I decided I’ll run my development machine IN THE CLOUD for a couple of weeks while I wait. Then I can just RDP to it from any terrible machine (even my ipad!) and get some work done! Doesn’t matter where I am as long as I have internet access, and I always have internet access dammit.

So first, picking a cloud provider to run it. I’ve used Amazon EC2 plenty in the past. It’s pretty easy to deal with. I checked it out. To run Windows on a decently powered “Large” VM it’ll cost $.364 an hour. They’ll let you run free VMs for a year, but those are only “Micro” which equals up pretty closely with the hardware on my 10 year old laptop. I also jumped on that free trial a long time ago and am no longer eligible. So at $.364 and hour I’d estimate a cost of $58.24 to run it 40 hours for 4 weeks while I get all set up. Not bad really.
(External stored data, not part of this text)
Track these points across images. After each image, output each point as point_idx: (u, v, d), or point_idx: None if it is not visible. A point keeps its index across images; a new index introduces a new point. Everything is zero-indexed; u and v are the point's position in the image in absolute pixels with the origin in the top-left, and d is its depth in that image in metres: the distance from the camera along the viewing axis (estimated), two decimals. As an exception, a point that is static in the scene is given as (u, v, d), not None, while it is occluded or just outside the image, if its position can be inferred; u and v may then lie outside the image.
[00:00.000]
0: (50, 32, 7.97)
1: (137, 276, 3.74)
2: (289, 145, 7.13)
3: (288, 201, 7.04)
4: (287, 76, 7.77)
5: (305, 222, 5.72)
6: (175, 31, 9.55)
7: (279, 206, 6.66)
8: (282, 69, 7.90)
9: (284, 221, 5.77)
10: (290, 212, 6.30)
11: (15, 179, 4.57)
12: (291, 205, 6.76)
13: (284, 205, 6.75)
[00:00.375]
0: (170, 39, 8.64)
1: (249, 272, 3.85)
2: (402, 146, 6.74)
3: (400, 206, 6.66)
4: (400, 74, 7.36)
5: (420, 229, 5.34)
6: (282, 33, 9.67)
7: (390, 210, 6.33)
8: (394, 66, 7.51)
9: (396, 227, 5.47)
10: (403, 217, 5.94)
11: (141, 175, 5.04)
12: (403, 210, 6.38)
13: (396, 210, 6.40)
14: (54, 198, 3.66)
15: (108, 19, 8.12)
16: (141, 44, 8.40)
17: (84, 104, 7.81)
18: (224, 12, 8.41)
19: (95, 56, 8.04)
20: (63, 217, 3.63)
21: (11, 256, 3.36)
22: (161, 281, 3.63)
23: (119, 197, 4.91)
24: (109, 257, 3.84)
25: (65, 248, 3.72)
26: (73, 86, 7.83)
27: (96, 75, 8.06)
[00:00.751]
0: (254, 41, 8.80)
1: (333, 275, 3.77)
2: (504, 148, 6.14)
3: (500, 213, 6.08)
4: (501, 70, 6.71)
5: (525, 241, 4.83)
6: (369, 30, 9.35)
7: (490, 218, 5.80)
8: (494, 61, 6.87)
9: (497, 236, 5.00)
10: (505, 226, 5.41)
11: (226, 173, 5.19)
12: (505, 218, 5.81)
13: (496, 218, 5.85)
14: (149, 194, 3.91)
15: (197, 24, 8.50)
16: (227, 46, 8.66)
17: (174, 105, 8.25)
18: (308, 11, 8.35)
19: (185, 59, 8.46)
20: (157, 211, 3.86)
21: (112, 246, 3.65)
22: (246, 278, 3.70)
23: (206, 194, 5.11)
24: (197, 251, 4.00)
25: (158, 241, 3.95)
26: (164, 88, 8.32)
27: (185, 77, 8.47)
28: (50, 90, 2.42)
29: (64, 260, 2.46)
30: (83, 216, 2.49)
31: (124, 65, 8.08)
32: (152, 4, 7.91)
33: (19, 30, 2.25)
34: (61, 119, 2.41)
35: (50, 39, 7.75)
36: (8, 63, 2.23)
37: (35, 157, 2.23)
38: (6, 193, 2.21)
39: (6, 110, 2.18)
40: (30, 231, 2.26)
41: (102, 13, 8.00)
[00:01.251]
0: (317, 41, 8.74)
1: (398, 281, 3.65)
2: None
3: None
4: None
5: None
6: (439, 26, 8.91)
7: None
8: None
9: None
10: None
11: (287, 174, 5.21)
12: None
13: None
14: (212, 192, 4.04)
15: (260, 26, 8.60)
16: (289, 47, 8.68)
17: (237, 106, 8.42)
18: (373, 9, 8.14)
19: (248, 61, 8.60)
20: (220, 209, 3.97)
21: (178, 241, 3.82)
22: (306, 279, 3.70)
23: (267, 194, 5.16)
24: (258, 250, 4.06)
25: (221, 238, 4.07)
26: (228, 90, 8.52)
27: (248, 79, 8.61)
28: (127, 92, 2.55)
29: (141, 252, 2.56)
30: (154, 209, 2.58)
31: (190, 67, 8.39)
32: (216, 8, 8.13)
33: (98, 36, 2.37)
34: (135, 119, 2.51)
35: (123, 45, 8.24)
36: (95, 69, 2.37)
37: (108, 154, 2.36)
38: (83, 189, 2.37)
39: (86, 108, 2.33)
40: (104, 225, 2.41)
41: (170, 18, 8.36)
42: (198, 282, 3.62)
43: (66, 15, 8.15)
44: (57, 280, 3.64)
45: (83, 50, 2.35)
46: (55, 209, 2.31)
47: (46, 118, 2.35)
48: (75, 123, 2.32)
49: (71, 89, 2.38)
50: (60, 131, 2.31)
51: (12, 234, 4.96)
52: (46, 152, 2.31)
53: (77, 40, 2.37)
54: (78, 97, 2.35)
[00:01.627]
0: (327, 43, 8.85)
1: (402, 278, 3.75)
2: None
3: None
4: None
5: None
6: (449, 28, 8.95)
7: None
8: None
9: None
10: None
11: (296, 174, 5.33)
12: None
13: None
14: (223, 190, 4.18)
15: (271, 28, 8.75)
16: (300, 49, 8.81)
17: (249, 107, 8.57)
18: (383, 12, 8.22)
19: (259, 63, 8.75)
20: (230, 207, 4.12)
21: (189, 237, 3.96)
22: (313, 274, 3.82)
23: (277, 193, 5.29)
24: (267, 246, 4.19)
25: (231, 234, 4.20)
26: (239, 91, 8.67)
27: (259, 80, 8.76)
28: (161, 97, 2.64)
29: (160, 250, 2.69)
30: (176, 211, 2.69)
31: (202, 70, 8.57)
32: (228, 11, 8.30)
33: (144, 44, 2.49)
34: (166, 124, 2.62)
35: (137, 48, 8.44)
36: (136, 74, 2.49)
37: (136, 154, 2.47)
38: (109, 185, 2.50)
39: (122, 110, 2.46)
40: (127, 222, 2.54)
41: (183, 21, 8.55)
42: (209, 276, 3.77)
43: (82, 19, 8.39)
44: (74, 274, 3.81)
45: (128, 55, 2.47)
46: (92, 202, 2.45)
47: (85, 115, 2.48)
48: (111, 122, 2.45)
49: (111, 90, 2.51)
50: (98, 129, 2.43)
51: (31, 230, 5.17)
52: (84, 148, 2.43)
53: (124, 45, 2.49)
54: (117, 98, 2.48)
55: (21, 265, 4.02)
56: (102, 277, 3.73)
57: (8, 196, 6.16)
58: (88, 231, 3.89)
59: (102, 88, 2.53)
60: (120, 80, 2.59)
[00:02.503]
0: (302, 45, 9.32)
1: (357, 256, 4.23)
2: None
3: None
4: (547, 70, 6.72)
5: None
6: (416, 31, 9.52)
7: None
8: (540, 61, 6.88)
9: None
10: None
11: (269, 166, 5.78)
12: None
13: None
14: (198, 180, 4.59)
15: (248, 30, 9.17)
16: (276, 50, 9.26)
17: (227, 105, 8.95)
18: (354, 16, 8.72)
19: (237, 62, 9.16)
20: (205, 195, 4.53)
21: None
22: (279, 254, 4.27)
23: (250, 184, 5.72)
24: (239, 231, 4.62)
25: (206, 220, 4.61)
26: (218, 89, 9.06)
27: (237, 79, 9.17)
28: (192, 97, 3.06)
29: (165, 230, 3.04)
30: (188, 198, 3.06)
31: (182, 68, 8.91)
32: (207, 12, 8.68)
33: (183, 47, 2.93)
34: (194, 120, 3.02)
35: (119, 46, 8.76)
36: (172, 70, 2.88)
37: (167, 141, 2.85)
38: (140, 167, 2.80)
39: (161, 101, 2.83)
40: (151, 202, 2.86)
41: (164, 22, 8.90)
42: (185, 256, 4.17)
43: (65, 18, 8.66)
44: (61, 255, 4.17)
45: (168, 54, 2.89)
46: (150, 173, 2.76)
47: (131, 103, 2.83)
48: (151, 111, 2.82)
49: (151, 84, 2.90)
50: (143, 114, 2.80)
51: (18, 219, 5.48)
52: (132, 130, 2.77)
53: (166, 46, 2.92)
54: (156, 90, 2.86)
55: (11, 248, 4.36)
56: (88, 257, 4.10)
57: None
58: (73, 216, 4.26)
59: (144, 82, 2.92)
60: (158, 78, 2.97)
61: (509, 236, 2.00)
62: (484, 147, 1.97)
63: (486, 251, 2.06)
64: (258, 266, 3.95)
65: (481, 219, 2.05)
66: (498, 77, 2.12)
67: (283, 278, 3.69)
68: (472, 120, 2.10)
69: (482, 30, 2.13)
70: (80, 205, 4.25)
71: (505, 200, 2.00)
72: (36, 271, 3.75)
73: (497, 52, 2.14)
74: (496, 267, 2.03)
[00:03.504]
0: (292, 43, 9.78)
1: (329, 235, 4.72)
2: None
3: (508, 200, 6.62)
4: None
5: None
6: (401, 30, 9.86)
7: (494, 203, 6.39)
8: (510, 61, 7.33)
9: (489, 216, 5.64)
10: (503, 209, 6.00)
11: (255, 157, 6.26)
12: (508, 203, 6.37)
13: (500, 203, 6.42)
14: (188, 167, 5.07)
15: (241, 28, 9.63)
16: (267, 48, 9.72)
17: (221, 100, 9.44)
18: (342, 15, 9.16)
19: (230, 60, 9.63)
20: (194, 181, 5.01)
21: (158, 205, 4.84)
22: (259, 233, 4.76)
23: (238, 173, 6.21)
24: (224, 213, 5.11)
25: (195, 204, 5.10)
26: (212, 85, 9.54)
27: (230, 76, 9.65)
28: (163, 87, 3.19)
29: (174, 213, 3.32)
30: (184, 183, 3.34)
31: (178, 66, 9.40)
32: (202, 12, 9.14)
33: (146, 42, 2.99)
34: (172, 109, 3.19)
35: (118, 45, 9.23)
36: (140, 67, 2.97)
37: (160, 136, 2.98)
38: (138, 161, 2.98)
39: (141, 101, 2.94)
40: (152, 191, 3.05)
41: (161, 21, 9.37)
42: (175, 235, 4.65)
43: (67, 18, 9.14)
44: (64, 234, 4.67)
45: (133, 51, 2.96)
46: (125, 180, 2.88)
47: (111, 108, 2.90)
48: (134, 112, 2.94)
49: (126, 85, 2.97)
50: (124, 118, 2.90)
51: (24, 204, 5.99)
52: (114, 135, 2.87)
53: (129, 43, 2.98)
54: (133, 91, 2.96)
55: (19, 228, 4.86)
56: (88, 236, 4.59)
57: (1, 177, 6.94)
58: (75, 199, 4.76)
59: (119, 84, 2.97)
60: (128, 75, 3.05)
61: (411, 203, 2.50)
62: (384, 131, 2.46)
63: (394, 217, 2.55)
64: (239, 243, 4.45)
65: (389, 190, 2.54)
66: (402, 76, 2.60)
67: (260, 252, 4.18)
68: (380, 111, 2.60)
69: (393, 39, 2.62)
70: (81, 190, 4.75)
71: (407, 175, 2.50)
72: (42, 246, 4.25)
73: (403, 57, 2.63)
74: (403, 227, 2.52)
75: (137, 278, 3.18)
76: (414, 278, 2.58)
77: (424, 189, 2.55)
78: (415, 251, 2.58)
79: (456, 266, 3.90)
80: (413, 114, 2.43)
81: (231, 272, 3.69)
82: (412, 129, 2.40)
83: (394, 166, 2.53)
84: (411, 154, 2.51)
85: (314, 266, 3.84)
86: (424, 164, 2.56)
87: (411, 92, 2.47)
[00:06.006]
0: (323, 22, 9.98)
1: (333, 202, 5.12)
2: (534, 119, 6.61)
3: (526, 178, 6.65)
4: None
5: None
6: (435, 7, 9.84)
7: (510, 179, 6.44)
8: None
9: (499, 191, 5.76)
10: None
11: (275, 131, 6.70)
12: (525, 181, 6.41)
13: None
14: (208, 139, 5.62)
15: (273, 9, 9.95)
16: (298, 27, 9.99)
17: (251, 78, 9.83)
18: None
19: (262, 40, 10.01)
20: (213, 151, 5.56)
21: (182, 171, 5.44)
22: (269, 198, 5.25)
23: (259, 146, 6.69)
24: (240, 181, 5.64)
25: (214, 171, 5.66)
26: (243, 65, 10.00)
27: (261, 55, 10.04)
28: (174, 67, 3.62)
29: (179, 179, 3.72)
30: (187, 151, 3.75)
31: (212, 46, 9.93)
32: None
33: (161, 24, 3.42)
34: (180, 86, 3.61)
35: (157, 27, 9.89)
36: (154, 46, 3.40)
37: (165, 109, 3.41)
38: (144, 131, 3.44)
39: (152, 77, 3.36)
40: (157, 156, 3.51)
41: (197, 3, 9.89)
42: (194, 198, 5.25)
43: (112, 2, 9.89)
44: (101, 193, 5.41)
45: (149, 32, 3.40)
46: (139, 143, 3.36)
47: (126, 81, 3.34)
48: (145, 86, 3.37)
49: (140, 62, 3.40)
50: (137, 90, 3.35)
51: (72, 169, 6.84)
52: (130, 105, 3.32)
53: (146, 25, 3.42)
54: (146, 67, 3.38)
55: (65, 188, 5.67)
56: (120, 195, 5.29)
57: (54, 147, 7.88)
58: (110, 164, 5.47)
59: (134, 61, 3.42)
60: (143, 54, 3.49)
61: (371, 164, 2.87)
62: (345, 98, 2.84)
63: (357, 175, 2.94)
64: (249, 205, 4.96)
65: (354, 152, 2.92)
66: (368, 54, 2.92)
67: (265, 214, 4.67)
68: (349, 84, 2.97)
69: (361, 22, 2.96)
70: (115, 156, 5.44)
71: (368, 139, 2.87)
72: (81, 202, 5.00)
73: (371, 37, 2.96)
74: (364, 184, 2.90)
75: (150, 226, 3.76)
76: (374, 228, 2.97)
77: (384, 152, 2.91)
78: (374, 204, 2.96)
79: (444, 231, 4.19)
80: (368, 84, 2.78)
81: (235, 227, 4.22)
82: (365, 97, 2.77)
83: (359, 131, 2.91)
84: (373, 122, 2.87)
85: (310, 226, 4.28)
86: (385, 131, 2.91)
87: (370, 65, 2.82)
But then I saw Azure has a free trial too. $200 free for one month. I hadn’t looked at Azure in a long time, but I keep reading about how much friendlier it has become. So I decided to give it a shot.

Amazingly easy to set up. Just entered my old hotmail/live/outlook.com/whatever you want to call it account name and password. Confirmed the account and entered billing information (for when I forget to turn this thing off at the end of the month and they can hit me). Within 5 minutes I was looking at the “portal” and ready to create a VM.
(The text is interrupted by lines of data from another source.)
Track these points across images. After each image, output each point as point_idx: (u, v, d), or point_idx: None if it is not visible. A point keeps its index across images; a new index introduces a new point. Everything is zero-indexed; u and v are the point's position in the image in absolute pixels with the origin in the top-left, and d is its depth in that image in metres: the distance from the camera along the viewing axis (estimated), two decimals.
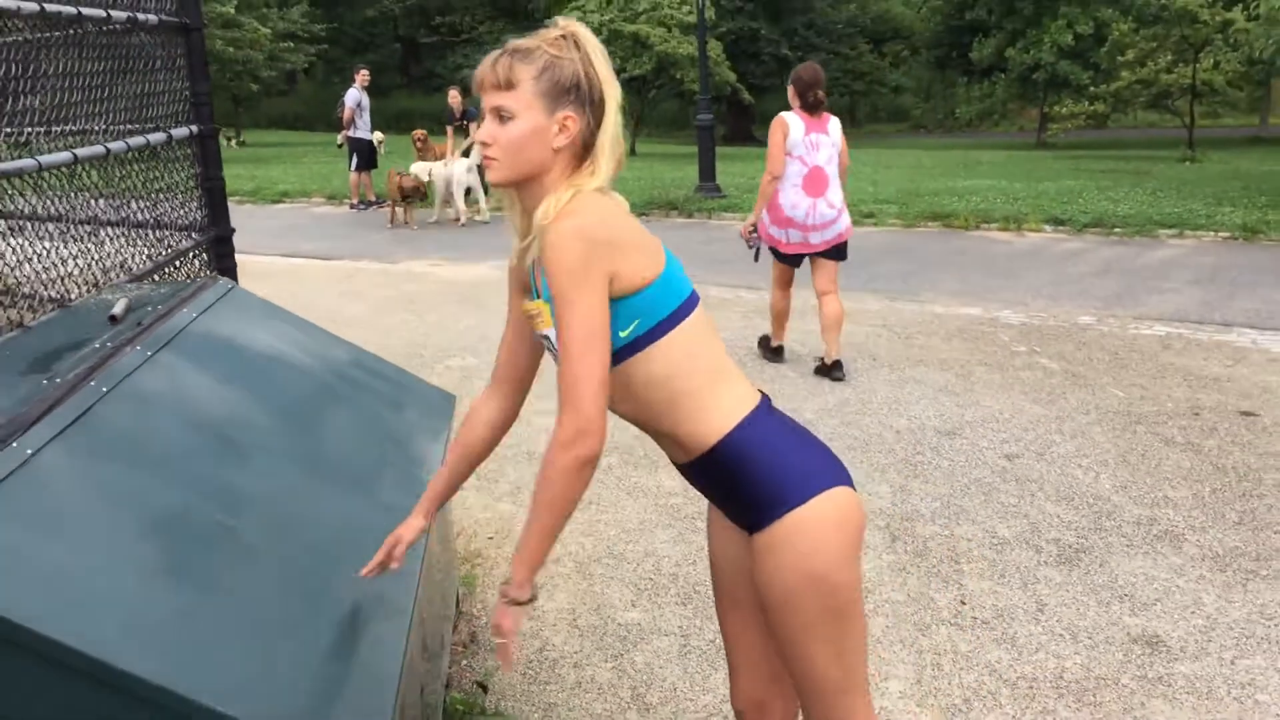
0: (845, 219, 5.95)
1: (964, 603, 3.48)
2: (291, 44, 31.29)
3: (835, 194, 5.85)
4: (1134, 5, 27.30)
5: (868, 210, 12.21)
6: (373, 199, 14.47)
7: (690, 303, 1.83)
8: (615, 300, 1.73)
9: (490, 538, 4.03)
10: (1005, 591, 3.55)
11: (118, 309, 2.69)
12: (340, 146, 14.89)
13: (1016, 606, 3.45)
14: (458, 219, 12.83)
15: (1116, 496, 4.29)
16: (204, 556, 1.89)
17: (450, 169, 12.68)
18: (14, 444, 1.83)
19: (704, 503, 2.02)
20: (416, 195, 12.64)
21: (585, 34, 1.80)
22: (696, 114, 14.82)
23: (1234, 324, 7.08)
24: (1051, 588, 3.57)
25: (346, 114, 13.99)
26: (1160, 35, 25.00)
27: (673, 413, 1.80)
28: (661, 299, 1.78)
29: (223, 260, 4.63)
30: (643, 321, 1.76)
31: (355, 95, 13.99)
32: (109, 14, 3.69)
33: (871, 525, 4.04)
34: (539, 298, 1.82)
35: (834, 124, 5.93)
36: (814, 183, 5.77)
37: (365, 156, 14.20)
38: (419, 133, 13.72)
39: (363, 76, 14.24)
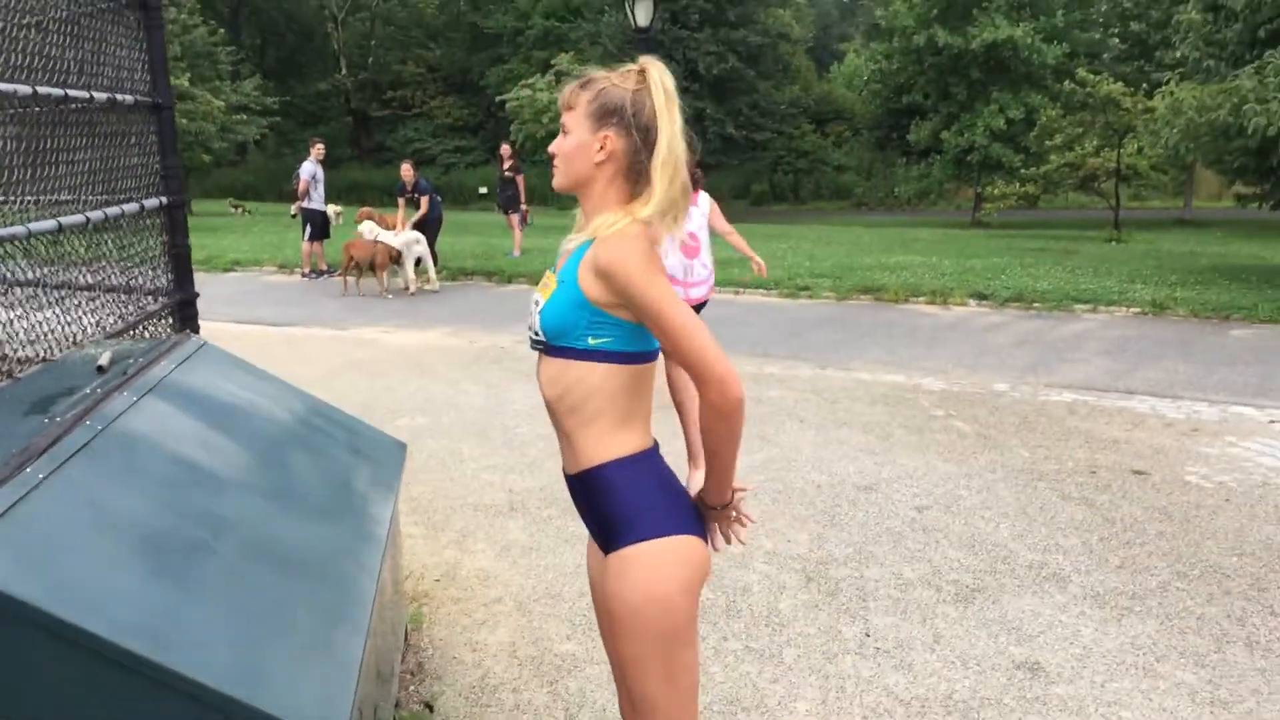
0: (712, 280, 6.82)
1: (868, 635, 3.84)
2: (244, 116, 31.71)
3: (707, 256, 6.76)
4: (1062, 91, 28.61)
5: (804, 283, 12.75)
6: (324, 268, 14.77)
7: (651, 355, 2.14)
8: (613, 316, 2.05)
9: (437, 580, 4.32)
10: (906, 625, 3.91)
11: (104, 360, 3.00)
12: (294, 217, 15.23)
13: (915, 638, 3.81)
14: (407, 288, 13.18)
15: (1013, 544, 4.69)
16: (187, 567, 2.19)
17: (401, 239, 13.05)
18: (28, 470, 2.14)
19: None
20: (396, 261, 13.07)
21: (655, 71, 2.10)
22: None
23: (1136, 392, 7.59)
24: (948, 622, 3.94)
25: (302, 186, 14.37)
26: (1086, 121, 26.20)
27: (586, 422, 2.10)
28: (638, 339, 2.09)
29: (187, 322, 4.93)
30: (615, 343, 2.06)
31: (310, 168, 14.39)
32: (91, 95, 4.04)
33: (788, 569, 4.39)
34: (556, 273, 2.13)
35: (703, 197, 6.88)
36: (688, 247, 6.71)
37: (319, 227, 14.55)
38: (365, 211, 14.07)
39: (318, 150, 14.67)
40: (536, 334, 2.13)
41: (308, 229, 14.54)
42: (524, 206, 16.98)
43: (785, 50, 40.85)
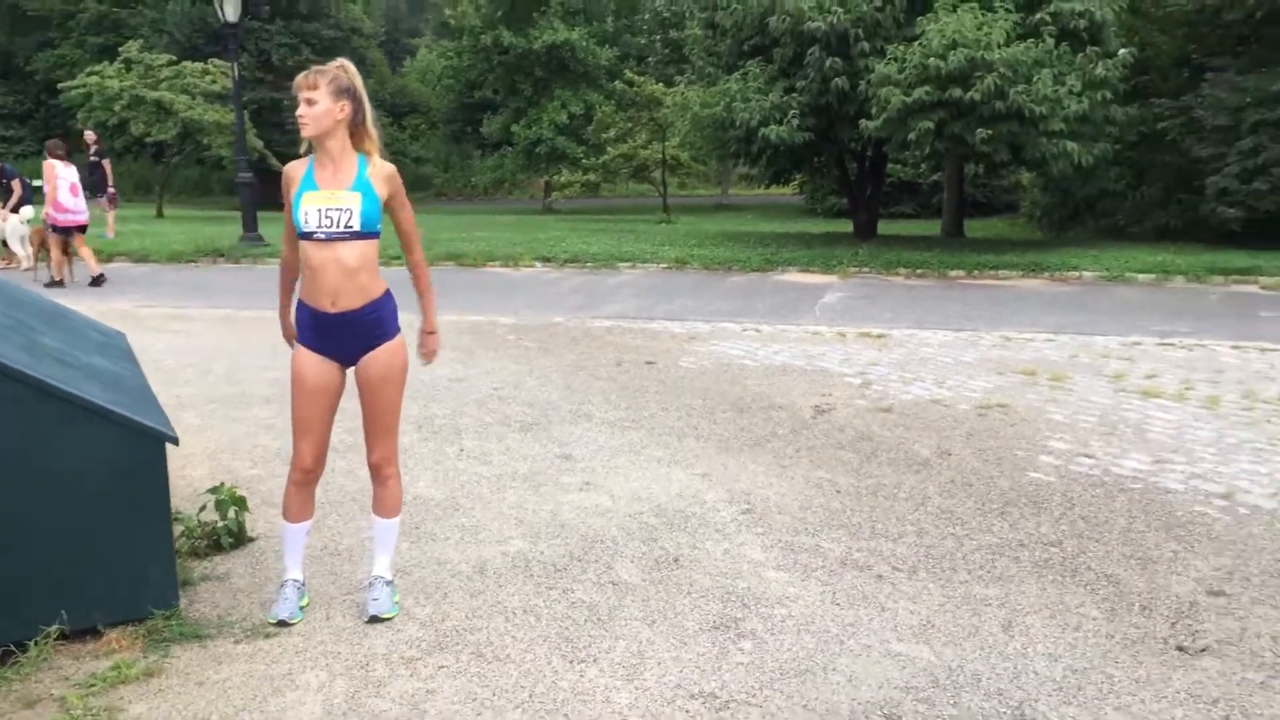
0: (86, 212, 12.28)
1: (463, 450, 5.75)
2: None
3: (82, 199, 12.14)
4: (615, 90, 32.18)
5: (395, 253, 14.40)
6: None
7: None
8: (382, 211, 3.61)
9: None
10: (487, 444, 5.87)
11: None
12: None
13: (494, 450, 5.77)
14: (25, 266, 13.37)
15: (560, 402, 6.80)
16: (53, 361, 3.65)
17: (5, 224, 13.26)
18: None
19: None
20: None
21: (351, 66, 3.57)
22: (238, 173, 16.31)
23: (656, 318, 10.11)
24: (515, 441, 5.94)
25: None
26: (636, 117, 29.79)
27: (371, 275, 3.61)
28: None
29: None
30: (379, 225, 3.62)
31: None
32: None
33: (406, 424, 6.19)
34: (345, 191, 3.53)
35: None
36: (75, 190, 12.09)
37: None
38: None
39: None
40: (348, 227, 3.51)
41: None
42: (111, 189, 17.28)
43: (359, 44, 41.77)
And that was easy too! Click “+NEW” on the bottom menu and choose “Virtual Machine”, then “From Gallery.” They have all sorts of nice options in here, ubuntu servers, suse servers, windows 2012, and… “Visual Studio Ultimate 2013 RC”! Looks like it’s a nice windows OS loaded up with VS.NET 2013 and all the fixings already. Let’s give it a try…

Choose your VM

After that you enter a simple name and VM size. I picked “Large” because it’s 4 cores with 7G of memory. Seems plenty enough for coding. After that you set up how it will be accessed (RDP enabled by default) and some other simple stuff I forget and then it spins it up.

After about 10 minutes it’s there, ready for me. I’m armed with admin credentials and I’m not afraid to use them. Install Chrome, cygwin, github for windows, node.js. Everything goes nice and fast. This is great!

So that’s my plan for a bit, until I’m sure my laptop purchase won’t immediately become obsolete. Development IN THE CLOUD free for a month.